Provided passage section start

Check out our Monthly Survey Page to see what our users are running.
We do often include affiliate links to earn us some pennies. See more here.
Hello everyone, bit of a change up now as I will be taking on the surveys. We now have the results in for November's Linux gamer survey. Segata simply wanted to focus on other things, nothing to read into folks. So, first of all, big thanks to Segata Sanshiro for continuing it for so long and an amazing job he did on it. Also a big thanks to Feds for continuing to do the graphs for us and writing the app that does it.

The next survey will be available on December 1st, as usual will run for ~2 weeks. If anyone has any general improvement suggestions, by all means fire away.

Respondents
image
Bit of a drop this month, mainly as I haven't advertised it as much as usual, but still a decent amount compared with other months in general. If anyone has any thoughts on how to better advertise it on GOL and the wider community please let us know.

Provided passage section end
Entries provided section start

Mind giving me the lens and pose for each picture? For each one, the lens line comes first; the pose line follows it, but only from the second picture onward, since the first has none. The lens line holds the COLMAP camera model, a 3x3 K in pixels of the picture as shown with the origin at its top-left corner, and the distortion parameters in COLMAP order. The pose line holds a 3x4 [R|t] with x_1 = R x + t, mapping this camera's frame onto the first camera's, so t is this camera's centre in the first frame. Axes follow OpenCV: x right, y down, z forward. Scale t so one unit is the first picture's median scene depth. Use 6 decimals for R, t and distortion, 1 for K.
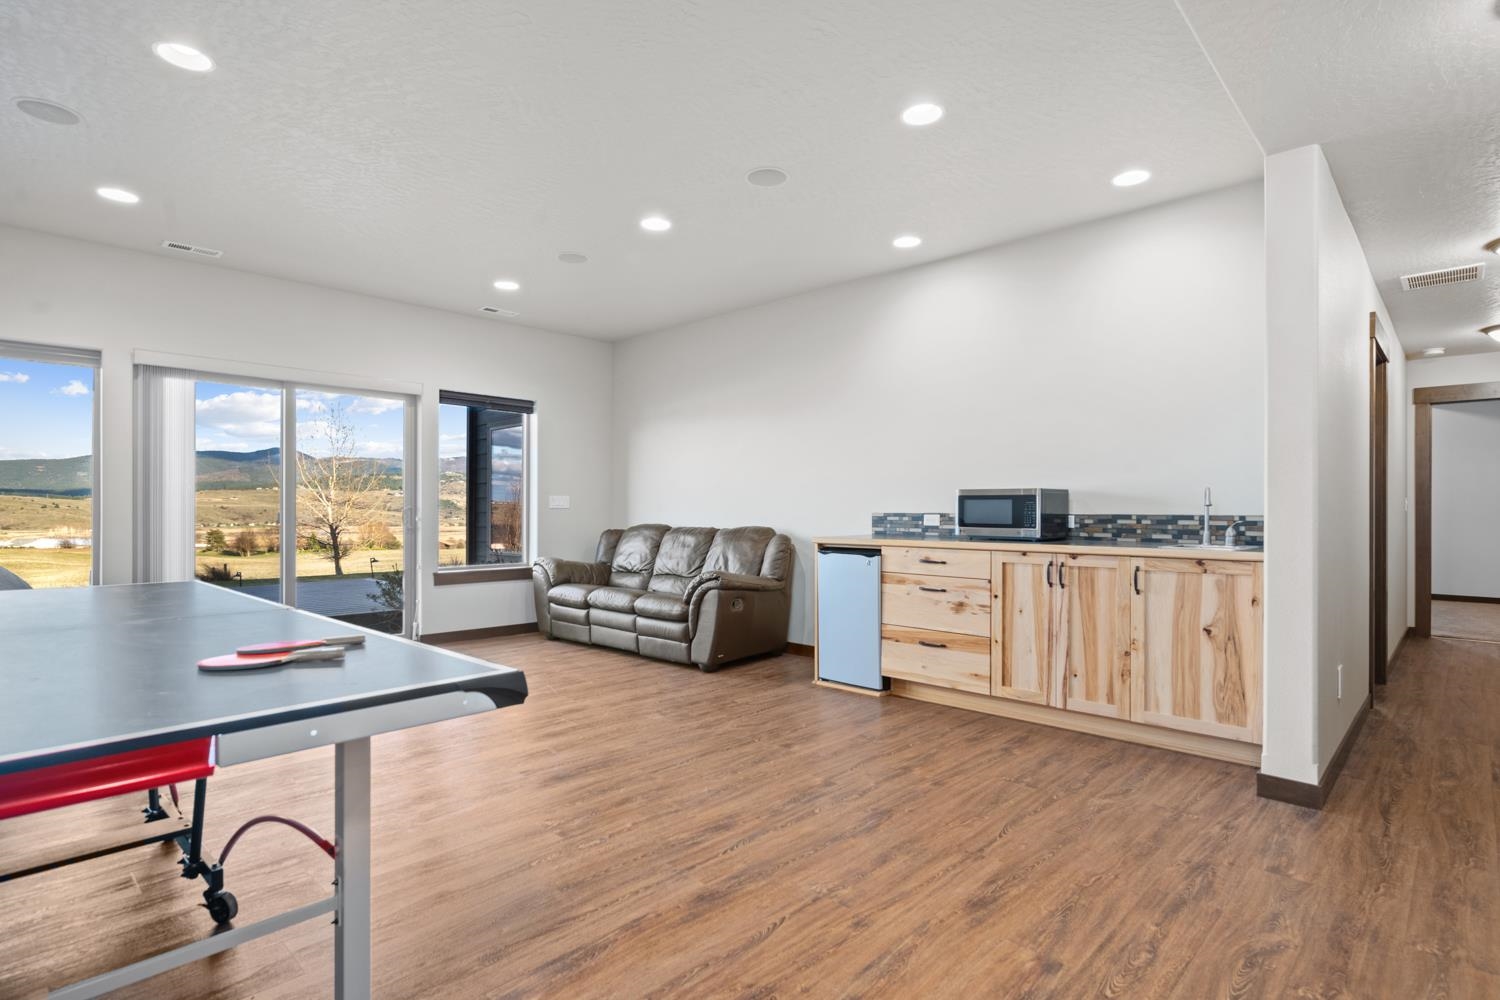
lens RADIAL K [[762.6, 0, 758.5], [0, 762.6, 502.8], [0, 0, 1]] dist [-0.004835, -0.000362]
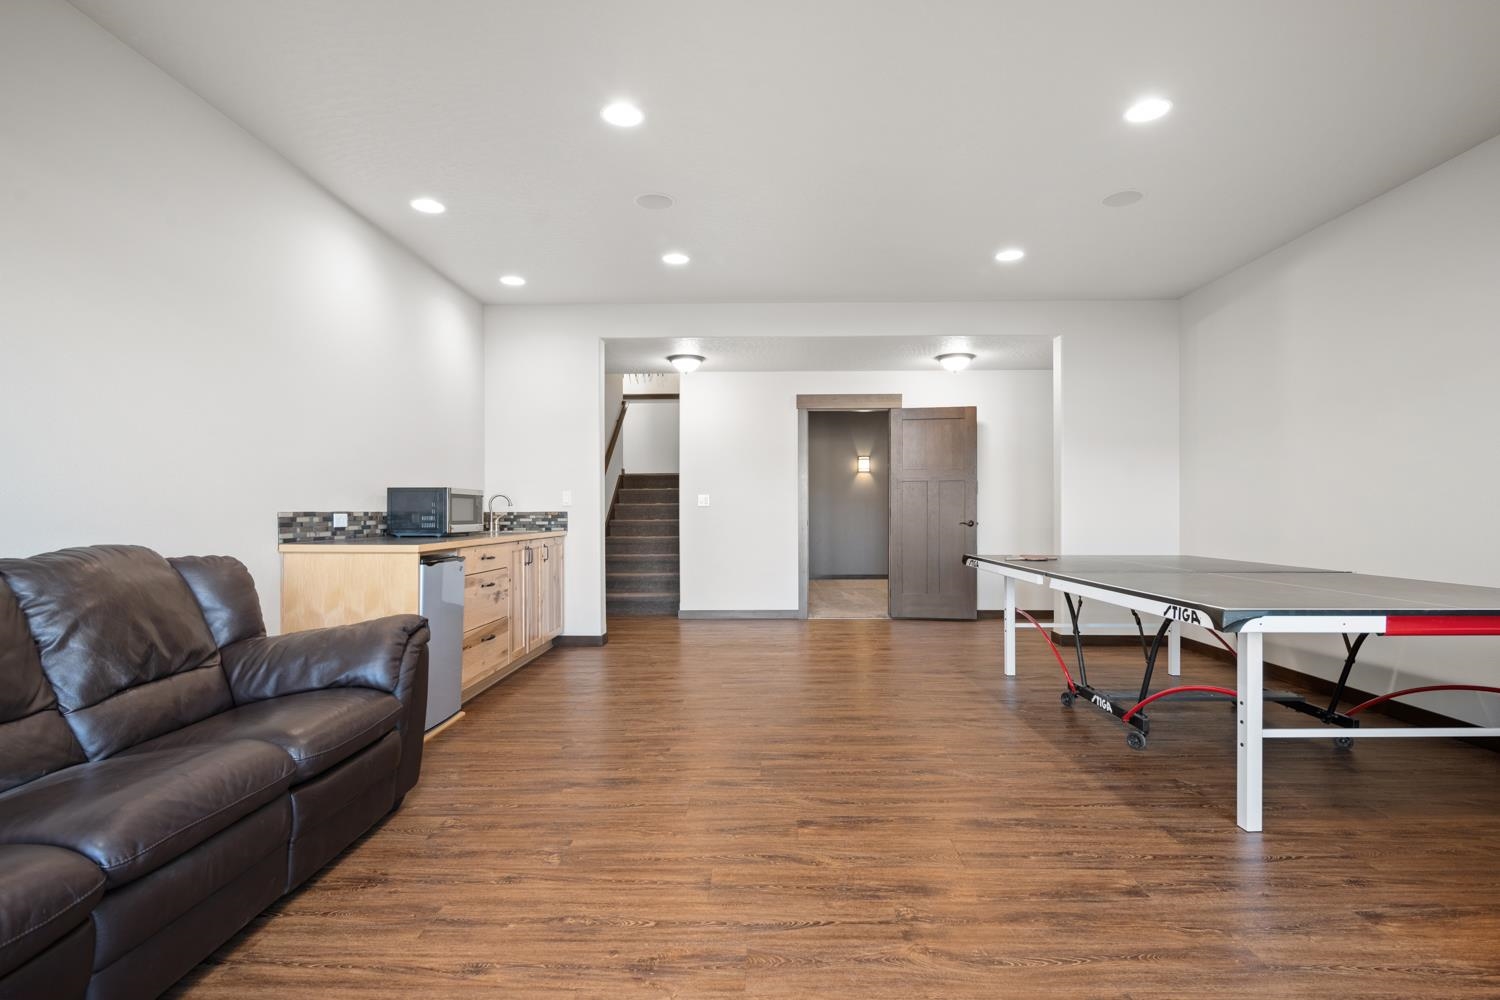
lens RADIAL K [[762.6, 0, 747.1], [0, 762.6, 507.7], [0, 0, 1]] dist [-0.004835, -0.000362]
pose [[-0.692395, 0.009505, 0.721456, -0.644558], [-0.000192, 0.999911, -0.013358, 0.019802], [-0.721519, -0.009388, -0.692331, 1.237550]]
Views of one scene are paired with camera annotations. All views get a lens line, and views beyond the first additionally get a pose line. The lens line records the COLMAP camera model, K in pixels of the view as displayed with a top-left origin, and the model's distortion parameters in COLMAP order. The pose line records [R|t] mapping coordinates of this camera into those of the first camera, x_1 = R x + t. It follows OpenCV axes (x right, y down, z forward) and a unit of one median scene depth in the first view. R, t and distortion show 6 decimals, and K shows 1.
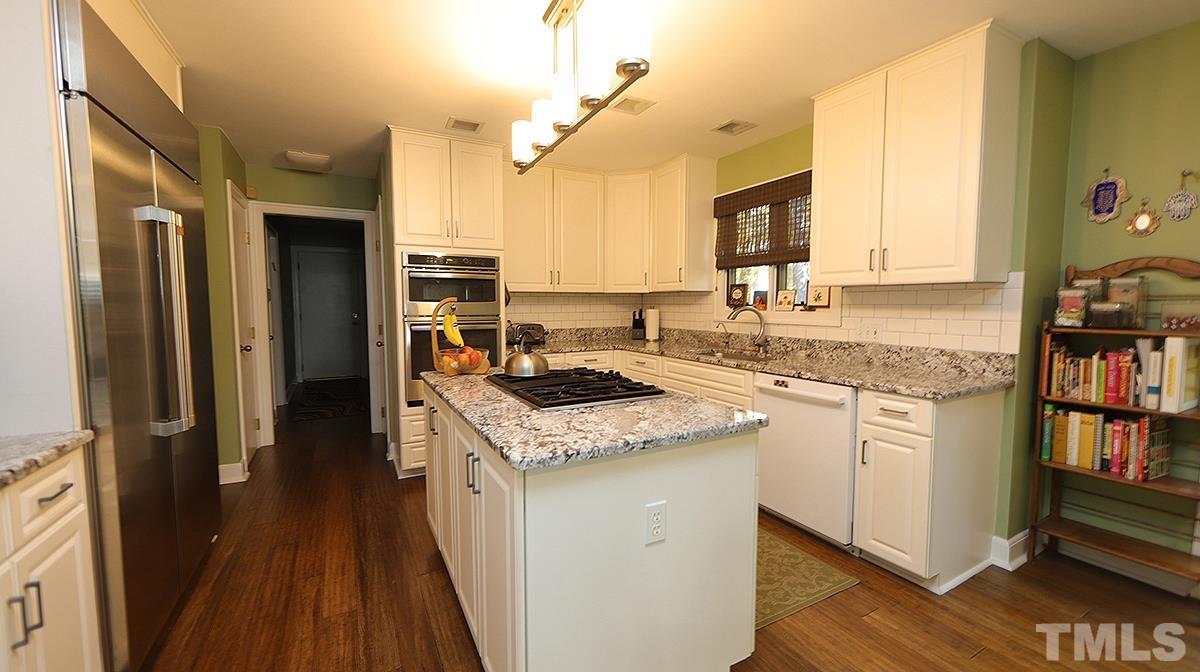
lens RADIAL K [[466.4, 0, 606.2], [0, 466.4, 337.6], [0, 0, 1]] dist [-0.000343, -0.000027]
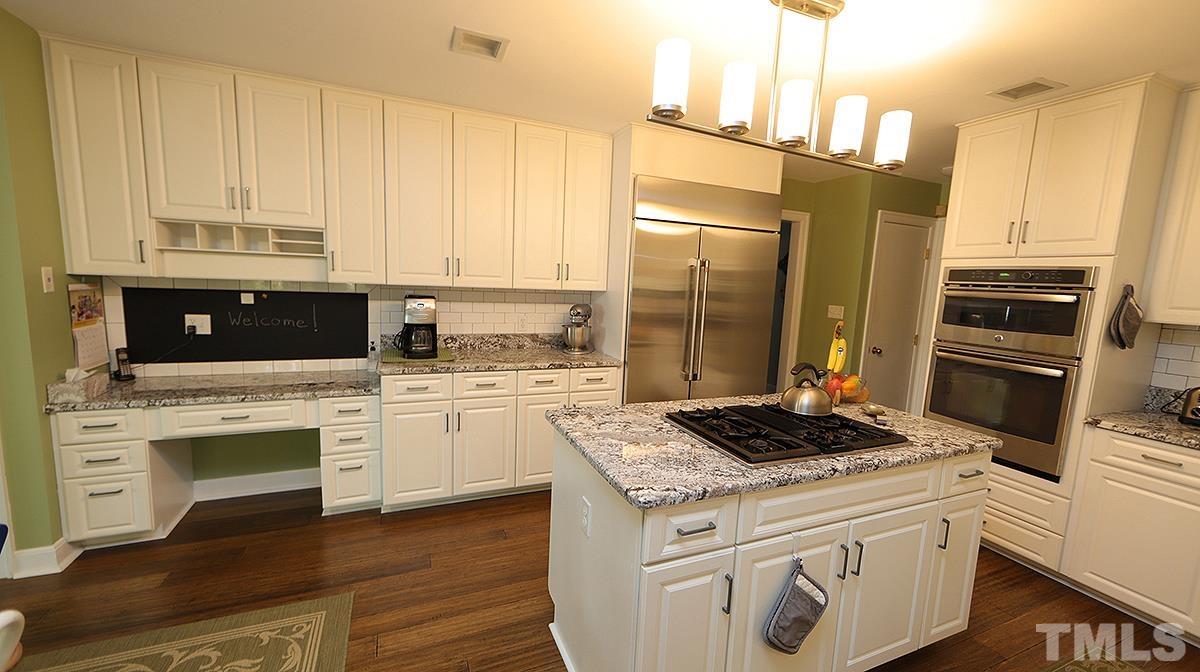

Entries provided section end

- **Task statement**: In the survey announcement, who is thanked for doing the graphs? Please answer briefly.

- **Response**: Feds